2024
I wrote earlier this month that data contracts shouldn’t focus on enforcement.
By which I meant, the outcome you’re optimising for isn’t enforcing rules on someones data, but instead using data contracts to facilitate a better quality dataset that allows others to build on it with confidence.
What do you want from your data?
Do you want it to be fast changing?
You try your best to work around the poor quality data you’re given.
Only to deliver a poor outcome to your users.
I enjoyed this post from Nicole Radziwill, PhD on LinkedIn:
How fragile are your pipelines? Start with this simple metric: COUNT THE JOINS. Every time you have to join, you’re making multiple assumptions about the underlying raw data, the biggest one being: you’re assuming it’s not going to change.
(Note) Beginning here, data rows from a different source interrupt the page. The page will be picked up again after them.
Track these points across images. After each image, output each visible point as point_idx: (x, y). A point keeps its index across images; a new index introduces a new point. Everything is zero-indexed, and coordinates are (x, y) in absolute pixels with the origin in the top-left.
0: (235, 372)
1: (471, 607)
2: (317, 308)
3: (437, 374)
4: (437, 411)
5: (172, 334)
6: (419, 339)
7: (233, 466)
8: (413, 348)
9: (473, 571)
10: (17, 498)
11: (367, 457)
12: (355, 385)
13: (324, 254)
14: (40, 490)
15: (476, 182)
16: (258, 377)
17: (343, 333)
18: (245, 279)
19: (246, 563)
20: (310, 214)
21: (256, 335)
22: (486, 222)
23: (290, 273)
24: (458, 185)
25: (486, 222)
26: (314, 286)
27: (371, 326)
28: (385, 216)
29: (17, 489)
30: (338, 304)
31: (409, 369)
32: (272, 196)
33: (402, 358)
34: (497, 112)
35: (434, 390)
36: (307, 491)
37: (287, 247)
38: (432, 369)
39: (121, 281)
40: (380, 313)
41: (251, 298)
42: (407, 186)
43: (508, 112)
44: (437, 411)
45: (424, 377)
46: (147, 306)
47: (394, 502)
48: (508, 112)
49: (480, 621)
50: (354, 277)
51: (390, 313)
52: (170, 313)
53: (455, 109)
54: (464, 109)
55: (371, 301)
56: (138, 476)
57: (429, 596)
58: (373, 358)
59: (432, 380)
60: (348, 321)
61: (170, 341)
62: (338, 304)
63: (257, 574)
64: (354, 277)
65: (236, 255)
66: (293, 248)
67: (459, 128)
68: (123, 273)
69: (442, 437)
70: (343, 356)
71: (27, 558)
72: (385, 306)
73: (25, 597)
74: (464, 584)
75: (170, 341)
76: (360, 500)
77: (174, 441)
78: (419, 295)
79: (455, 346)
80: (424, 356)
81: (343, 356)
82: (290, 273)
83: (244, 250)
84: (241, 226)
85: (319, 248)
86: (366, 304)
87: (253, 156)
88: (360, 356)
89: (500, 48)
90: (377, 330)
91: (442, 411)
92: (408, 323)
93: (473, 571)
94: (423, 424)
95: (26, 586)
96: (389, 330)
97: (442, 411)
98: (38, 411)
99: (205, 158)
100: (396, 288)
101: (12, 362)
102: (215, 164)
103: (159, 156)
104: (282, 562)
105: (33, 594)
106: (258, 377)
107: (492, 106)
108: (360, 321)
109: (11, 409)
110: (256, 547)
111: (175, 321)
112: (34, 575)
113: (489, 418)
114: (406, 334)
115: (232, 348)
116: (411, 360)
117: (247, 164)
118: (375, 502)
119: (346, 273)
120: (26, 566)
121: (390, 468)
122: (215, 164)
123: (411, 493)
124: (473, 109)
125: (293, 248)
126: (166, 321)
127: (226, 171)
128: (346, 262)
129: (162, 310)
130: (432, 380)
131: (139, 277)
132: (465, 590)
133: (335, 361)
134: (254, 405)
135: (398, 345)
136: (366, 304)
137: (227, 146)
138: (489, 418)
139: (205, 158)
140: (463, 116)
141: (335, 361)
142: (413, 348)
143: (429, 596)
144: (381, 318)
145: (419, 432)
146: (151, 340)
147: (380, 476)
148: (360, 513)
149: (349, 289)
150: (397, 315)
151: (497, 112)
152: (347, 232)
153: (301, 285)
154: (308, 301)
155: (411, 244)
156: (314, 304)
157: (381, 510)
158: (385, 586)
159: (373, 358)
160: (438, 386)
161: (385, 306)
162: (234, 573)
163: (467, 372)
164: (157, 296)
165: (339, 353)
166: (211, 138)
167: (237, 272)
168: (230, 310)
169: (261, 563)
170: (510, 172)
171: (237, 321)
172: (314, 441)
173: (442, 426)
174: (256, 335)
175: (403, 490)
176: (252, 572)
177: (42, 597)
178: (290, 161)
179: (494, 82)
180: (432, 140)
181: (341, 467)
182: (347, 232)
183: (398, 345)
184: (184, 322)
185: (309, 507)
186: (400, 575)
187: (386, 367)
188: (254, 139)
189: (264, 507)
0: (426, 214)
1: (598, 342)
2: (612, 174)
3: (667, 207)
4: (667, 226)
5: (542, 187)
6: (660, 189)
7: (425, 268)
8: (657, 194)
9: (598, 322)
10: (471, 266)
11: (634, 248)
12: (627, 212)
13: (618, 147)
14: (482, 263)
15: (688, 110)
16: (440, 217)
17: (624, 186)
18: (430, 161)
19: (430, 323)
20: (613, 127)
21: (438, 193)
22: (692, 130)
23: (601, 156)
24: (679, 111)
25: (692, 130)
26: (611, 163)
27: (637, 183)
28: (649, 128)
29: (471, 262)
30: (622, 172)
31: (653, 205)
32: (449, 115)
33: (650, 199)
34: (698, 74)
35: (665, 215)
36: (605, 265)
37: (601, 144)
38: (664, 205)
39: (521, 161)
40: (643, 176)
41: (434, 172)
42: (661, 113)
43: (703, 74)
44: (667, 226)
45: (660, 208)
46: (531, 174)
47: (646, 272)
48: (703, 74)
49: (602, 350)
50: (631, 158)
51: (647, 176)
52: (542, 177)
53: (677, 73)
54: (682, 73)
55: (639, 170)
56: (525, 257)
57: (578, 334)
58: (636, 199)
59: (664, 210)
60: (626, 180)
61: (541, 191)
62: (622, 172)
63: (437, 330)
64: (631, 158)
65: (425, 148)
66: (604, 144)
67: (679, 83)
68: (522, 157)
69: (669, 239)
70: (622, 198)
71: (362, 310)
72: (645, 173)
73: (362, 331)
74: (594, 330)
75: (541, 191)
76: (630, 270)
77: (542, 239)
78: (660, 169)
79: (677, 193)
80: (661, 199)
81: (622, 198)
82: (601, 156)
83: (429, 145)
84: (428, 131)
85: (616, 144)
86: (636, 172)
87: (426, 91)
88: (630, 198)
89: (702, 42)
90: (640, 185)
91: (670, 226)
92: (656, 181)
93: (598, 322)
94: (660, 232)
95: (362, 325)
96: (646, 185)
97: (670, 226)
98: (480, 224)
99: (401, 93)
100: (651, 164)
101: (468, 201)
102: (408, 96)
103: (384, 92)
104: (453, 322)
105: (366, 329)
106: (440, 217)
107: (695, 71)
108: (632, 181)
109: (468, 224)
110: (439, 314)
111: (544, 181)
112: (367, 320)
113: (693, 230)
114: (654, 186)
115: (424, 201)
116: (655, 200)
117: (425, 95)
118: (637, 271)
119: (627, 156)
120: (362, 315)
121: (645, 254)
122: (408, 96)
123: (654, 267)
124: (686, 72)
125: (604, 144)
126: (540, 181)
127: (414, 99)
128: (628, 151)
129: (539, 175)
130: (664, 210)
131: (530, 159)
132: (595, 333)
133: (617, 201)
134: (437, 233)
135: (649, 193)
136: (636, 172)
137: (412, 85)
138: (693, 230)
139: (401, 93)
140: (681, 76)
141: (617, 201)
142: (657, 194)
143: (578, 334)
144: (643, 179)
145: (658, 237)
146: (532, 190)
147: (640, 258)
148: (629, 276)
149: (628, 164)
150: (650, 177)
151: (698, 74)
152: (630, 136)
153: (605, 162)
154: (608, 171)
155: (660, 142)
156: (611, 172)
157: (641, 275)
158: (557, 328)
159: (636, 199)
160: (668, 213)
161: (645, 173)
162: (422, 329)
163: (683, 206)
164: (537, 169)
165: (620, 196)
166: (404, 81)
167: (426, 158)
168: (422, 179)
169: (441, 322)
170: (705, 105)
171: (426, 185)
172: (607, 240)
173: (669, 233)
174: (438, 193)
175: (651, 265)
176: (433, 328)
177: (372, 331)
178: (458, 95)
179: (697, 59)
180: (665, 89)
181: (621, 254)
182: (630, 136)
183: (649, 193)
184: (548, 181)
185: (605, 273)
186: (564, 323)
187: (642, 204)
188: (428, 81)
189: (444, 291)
If you’re a software engineer, and an upstream dependency is unreliable, then you would speak to the team who owns that dependency.
If you want to improve the quality of the data
Then you’ll need to speak to the producer of the data.
Staging layers, medallion architectures, data testing, assigning data stewards, gatekeeping application changes until reviewed by a data team.
Data quality can only be improved at the source.
If the source of the data isn’t capturing the data at the required accuracy, there’s nothing you can do later to increase the accuracy.
As I wrote yesterday, many data professionals don’t trust the data they are building on. And many users of data and data applications don’t trust the data they’re being provided.